Jack's Kitchen, the small Southern spot featuring biscuits that was tucked away in an East Dallas neighborhood, closed in November after two years. According to Sandy Jones Inman, whose brother opened the restaurant in 2017, they were dealing with a number of challenges, including robberies, limited parking, no liquor license, and a lawsuit.
Eastwood's Bar in Uptown Dallas, which dubbed itself the "Living Room of Uptown," closed in October with a whisper. The space will become a new bar called Gaslight.
Baker Bros. American Deli on Greenville Avenue in the Old Town shopping center closed in November. This was the final location of a small chain that had been a popular lunch haunt and light-dinner destination since 1999.
Get Fried Fry Cafe, a quick-serve restaurant specializing in French fries with gourmet toppings, closed in November. A franchisee brought the concept to Dallas in 2018 and there were big expansion plans for the New York-based chain, but those did not come to fruition.

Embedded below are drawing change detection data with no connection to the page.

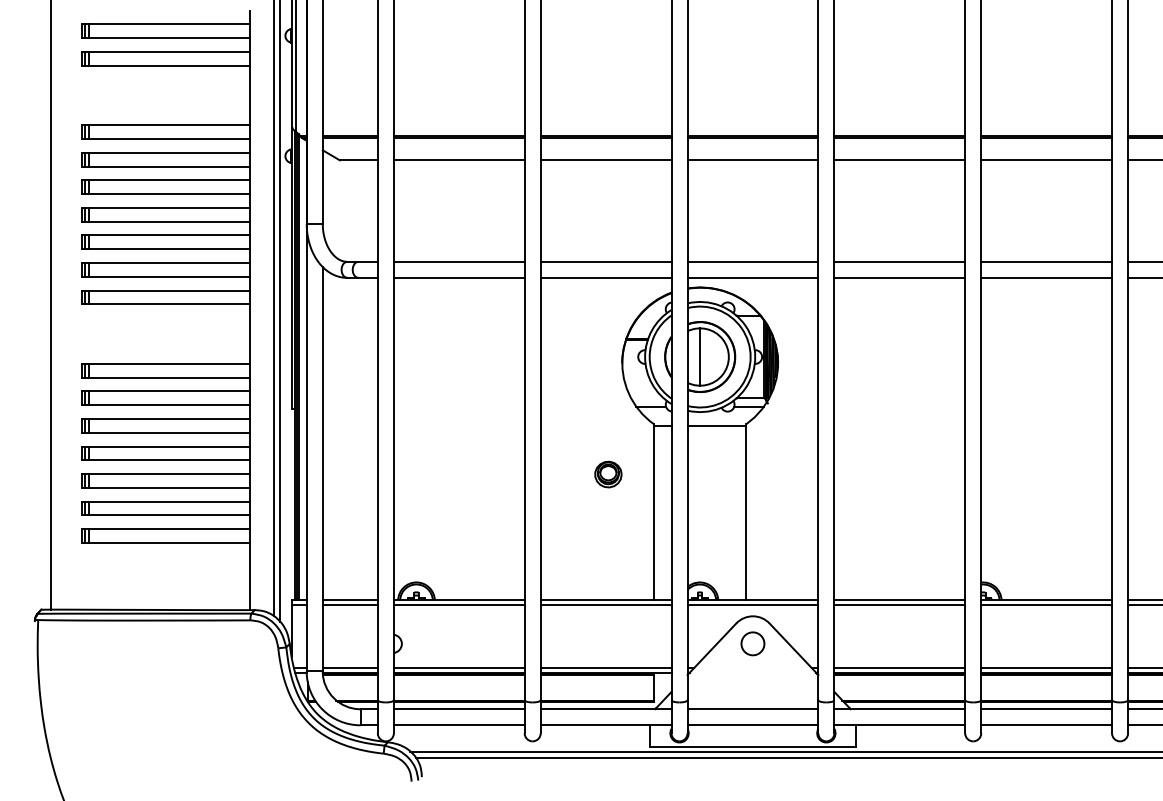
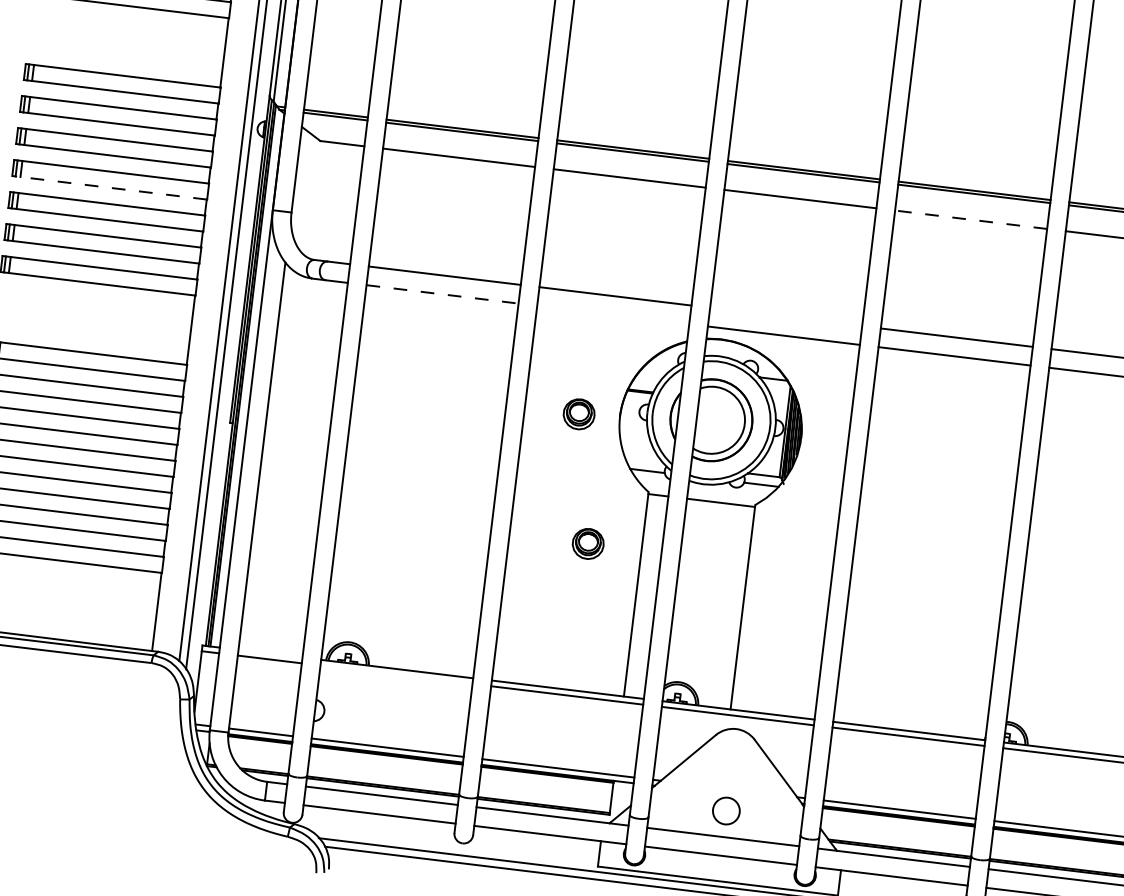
line: (899, 160) -> (970, 219), solid -> dashed
line: (165, 221) -> (109, 187), solid -> dashed
line: (752, 261) -> (785, 316), removed
line: (459, 277) -> (442, 293), solid -> dashed
line: (605, 277) -> (612, 314), removed
line: (700, 356) -> (711, 419), removed
part: (587, 365) -> (579, 414), added
line: (349, 600) -> (269, 653), removed
line: (458, 605) -> (395, 675), removed
circle: (752, 643) -> (725, 810), moved

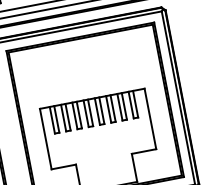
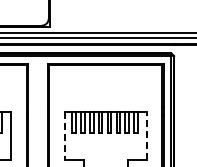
line: (150, 118) -> (146, 135), solid -> dashed
line: (45, 138) -> (64, 135), solid -> dashed

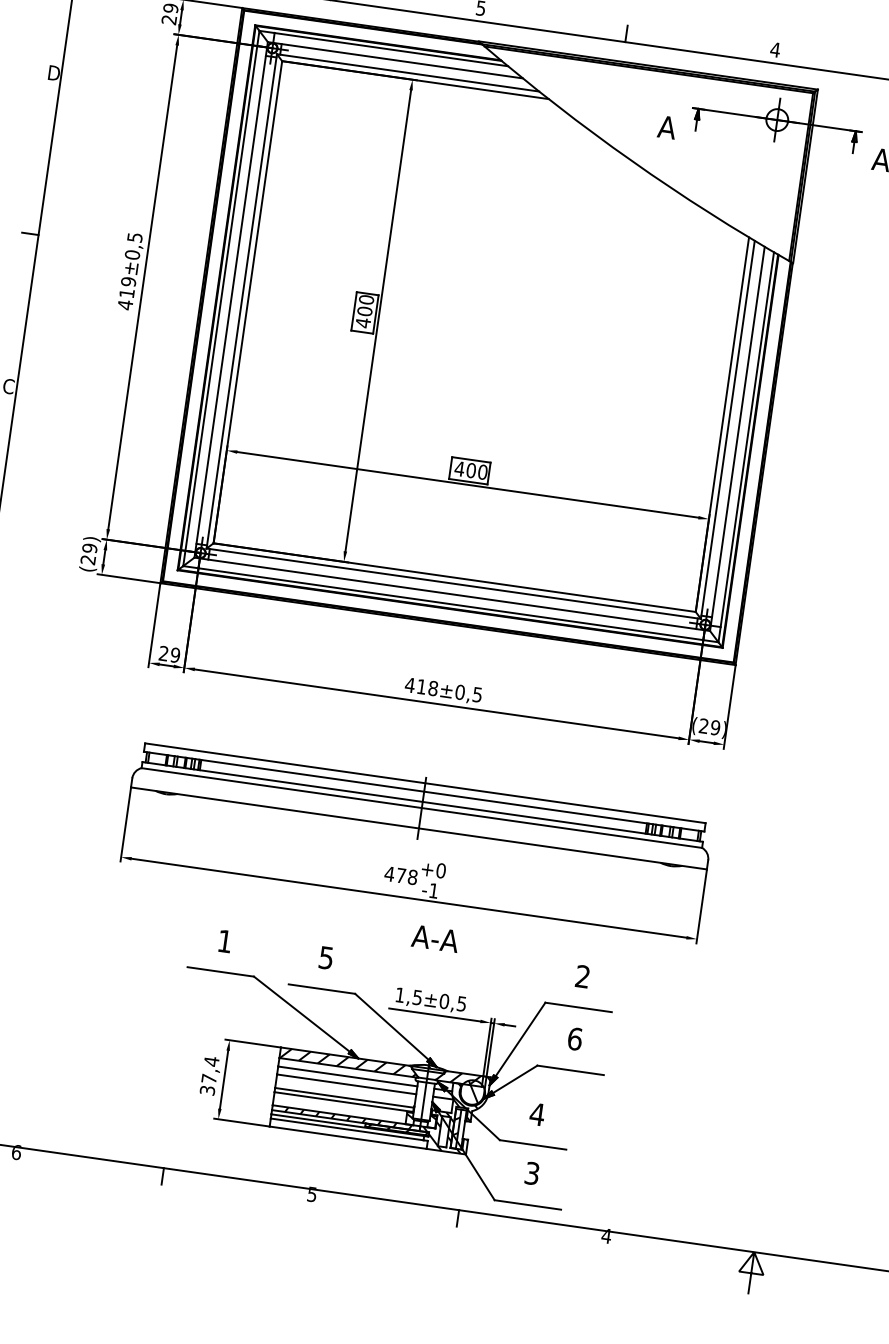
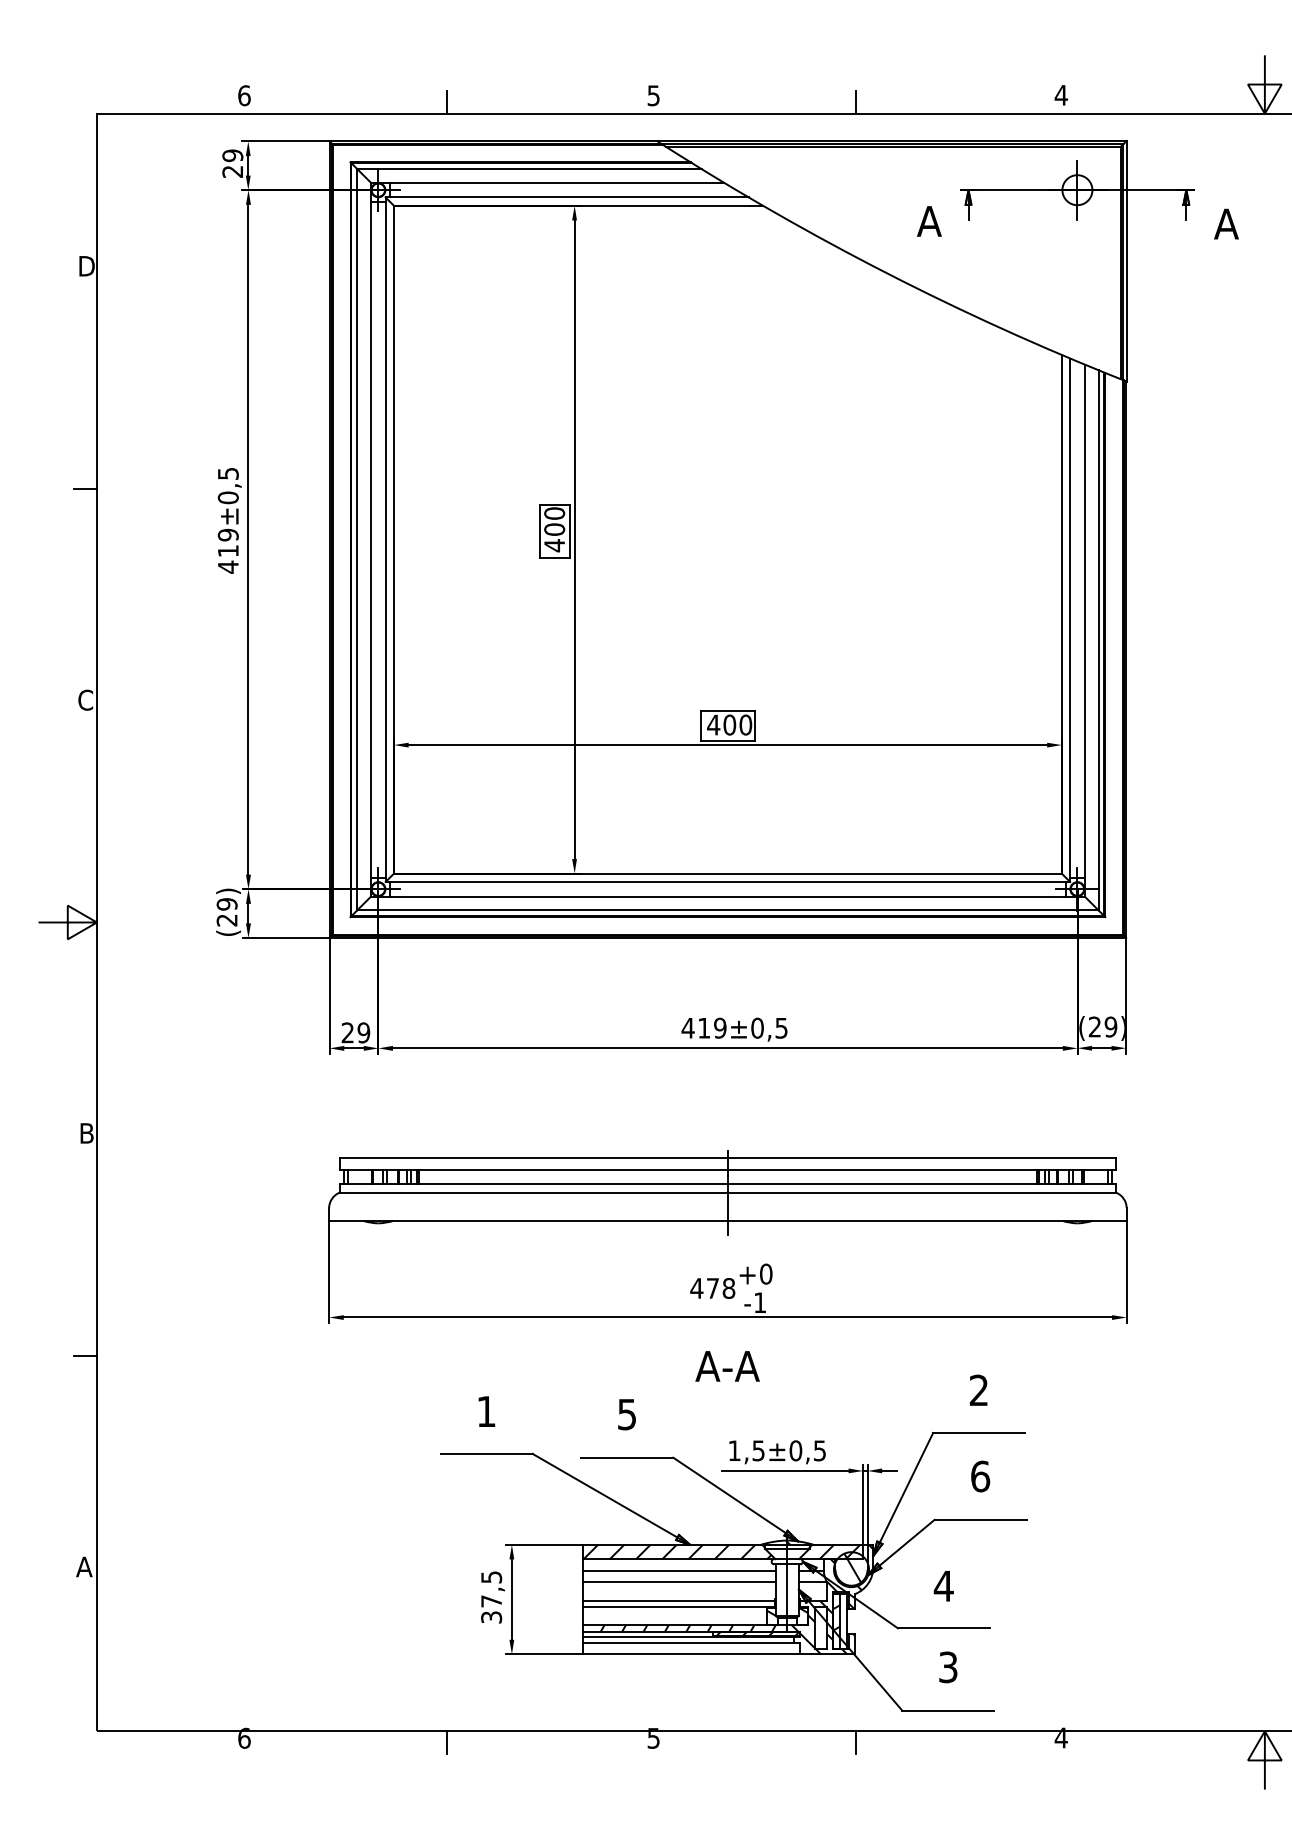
text: (433, 688) -> (720, 1027), 418 -> 419
text: (435, 938) -> (727, 1366), moved
text: (211, 1061) -> (491, 1577), 37,4 -> 37,5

HQ Prime Beer Garden, which had been at the northeast corner of Walnut Hill Lane and US-75 under a variety of names, closed on November 25. It started out as Red, Hot and Blue, a location of the national chain doing Memphis-style barbecue. Owner Craig Collins, who also owns Nazca Kitchen, stated that there wasn't enough business in the center for the restaurant to keep going.
Small Brewpub, the bar-restaurant on Jefferson Boulevard best known as "the place where chef Misti Norris used to work," closed on December 7, after five years. The owners said their lease was up and they decided not to renew.
Dairy Queen closed nine locations across Dallas-Fort Worth, including Grand Prairie, Euless, Fort Worth, Hurst, Keller, and Roanoke. All of the locations were owned by a single franchisee, Lickety Split Food Services, who shut down its entire DQ portfolio.
Slater's 50/50, the burger chain, closed its location at Preston-Royal after less than a year, according to a spokesperson. The original on Greenville Avenue remains open.
Nickel & Rye, a laid-back hangout and brunch destination in Uptown Dallas, closed in mid-December after six years on McKinney Avenue. Manager Will Cody cited the shrinking lifespan of bars in Dallas these days.
Mudsmith, the coffeehouse concept from Brooke Humphries, closed its last Dallas location at the Centrum building in mid-December, along with its sibling Pints & Quarts. Mudsmith had customers but the two concepts shared an unusually large 5,000-sqare-foot space.
Tillman's Bishop Arts, which has been doing Southern food on West 7th Street since 1992, will close on December 31. The restaurant was briefly locked out by the landlord but rallied long enough to make it through the holiday season before calling it quits.
Capitol Pub, which had presided over Henderson Avenue for nearly 13 years, will close at the end of 2019. Owners Cheryl and Peter Kenny helped bring energy to Henderson Avenue when they opened the ar in 2007 and were also among the first to make brunch into a thing. The couple will open a new place, Lochland's Food and Spirits in Lake Highlands, in January 2020.